SUPPLIED ENTRIES below:

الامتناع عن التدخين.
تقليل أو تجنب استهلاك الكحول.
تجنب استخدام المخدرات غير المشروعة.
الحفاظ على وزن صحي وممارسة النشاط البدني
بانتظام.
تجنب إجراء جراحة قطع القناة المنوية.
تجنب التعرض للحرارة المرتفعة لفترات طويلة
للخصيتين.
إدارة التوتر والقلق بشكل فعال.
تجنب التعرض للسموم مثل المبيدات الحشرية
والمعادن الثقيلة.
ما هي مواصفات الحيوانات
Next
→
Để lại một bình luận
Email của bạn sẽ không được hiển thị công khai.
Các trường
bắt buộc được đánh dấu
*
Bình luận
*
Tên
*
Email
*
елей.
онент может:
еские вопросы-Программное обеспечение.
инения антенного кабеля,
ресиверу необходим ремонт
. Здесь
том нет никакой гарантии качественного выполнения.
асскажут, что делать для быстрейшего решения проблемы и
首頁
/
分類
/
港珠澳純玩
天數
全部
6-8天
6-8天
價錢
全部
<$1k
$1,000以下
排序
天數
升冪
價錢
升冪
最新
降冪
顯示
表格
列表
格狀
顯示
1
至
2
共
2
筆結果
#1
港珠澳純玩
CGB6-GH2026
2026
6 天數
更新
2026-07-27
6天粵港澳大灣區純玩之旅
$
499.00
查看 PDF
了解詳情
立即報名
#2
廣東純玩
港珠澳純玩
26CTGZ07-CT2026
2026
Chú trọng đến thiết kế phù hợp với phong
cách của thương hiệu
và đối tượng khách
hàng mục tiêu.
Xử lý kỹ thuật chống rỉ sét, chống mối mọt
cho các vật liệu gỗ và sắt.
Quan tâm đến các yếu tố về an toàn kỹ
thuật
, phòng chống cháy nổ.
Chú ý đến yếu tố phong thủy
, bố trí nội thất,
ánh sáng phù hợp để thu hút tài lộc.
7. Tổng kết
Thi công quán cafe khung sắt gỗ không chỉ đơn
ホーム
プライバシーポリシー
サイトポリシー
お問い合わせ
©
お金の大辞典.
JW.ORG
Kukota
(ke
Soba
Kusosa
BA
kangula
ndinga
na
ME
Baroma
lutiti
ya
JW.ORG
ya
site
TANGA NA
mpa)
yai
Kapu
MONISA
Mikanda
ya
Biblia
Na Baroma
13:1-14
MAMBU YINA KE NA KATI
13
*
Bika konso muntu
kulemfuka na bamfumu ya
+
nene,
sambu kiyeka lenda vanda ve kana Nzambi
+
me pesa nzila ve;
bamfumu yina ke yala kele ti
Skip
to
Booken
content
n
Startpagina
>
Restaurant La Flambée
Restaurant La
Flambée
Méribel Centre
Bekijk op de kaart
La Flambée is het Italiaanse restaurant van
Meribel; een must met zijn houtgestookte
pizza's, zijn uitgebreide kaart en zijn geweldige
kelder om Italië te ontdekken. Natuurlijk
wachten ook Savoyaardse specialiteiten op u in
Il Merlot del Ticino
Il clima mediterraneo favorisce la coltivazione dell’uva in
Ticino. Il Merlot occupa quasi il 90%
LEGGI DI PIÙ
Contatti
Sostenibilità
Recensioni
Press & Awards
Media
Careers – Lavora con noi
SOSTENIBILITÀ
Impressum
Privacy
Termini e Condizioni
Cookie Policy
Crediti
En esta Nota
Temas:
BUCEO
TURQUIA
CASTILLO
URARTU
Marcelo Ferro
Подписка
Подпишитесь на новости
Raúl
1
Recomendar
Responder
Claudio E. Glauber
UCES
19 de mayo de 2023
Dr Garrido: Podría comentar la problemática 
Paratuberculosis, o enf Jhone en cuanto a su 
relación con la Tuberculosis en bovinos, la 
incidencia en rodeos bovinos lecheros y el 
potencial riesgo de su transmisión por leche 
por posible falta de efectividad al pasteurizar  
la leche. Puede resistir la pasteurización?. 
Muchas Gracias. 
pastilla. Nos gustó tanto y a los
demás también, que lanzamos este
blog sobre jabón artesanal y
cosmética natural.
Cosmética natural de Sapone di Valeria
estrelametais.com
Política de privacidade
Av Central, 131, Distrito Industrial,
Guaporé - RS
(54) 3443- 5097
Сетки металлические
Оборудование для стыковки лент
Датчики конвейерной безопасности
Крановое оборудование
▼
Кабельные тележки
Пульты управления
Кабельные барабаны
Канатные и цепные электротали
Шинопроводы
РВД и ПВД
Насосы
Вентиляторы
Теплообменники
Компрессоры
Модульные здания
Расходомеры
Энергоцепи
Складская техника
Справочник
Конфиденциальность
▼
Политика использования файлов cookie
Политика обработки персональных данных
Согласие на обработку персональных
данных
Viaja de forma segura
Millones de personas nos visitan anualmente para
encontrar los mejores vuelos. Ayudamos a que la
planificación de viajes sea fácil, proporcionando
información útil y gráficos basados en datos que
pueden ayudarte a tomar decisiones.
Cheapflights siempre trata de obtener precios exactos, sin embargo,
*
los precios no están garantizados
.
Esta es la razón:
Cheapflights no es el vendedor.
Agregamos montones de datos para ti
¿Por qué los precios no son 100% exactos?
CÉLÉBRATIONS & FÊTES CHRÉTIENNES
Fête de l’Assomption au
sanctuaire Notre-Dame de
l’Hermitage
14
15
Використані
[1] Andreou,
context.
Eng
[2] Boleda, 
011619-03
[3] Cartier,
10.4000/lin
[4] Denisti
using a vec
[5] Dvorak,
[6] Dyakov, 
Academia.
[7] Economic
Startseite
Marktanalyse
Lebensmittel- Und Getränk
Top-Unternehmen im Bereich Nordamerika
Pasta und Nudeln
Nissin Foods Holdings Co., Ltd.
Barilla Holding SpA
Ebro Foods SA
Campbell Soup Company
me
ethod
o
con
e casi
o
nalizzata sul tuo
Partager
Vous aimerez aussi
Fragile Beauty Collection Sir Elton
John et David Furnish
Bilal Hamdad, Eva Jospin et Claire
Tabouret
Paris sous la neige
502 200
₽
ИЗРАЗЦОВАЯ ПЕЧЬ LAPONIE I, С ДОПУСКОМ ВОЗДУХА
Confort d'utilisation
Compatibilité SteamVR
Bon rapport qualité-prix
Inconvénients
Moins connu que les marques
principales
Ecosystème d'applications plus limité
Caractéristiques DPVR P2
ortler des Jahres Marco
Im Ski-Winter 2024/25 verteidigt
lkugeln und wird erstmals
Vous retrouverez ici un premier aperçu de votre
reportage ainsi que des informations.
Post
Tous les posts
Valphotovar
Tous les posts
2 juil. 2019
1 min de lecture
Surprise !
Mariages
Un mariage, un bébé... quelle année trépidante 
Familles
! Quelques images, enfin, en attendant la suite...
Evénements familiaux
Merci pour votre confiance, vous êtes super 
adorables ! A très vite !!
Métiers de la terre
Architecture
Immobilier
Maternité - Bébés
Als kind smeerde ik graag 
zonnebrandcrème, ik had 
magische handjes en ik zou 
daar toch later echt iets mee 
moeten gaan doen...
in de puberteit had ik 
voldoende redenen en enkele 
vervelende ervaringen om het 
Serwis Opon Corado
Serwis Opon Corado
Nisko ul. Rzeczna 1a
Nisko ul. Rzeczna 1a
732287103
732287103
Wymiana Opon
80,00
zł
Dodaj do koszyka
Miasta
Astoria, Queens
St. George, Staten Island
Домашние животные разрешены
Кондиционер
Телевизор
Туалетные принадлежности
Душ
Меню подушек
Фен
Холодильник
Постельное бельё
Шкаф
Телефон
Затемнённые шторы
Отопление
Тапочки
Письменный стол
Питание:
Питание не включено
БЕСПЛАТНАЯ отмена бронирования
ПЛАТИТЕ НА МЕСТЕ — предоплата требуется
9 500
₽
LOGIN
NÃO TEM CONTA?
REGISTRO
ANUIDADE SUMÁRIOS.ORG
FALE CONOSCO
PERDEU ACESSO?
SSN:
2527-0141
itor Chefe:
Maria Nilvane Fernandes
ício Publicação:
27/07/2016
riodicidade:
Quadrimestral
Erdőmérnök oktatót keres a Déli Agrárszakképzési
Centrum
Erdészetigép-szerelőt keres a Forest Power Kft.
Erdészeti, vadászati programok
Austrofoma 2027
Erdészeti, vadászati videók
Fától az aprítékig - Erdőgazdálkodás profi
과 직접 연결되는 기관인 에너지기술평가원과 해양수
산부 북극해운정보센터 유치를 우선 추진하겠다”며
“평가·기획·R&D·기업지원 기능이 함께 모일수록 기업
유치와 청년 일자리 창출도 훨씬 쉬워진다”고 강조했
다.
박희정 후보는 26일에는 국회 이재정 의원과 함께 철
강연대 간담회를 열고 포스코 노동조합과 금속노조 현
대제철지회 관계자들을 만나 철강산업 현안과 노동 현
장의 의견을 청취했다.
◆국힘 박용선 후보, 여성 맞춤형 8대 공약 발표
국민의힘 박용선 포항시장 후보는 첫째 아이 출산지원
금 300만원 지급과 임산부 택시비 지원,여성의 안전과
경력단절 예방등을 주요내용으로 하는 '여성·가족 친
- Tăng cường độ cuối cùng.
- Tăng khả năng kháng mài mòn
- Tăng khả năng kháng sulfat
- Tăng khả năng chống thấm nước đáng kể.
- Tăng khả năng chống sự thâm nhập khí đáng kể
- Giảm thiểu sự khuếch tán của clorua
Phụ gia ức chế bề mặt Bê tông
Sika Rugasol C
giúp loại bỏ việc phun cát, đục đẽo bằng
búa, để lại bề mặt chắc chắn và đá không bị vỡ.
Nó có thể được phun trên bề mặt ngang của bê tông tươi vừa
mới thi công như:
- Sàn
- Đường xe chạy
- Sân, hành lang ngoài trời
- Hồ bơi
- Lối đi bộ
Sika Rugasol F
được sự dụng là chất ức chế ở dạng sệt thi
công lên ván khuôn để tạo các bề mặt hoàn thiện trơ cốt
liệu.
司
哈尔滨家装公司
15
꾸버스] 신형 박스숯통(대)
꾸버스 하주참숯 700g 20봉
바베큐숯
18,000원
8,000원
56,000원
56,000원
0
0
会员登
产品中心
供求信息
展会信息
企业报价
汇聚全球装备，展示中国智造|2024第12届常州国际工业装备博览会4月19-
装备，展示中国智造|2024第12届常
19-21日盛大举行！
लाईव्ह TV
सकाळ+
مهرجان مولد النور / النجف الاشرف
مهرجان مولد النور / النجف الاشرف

End of SUPPLIED ENTRIES.

_WHAT YOU SHOULD DO:_ Based on the entries above, give the number of lines with the string "Ticino" and no further text.

_TASK RESULT:_ 2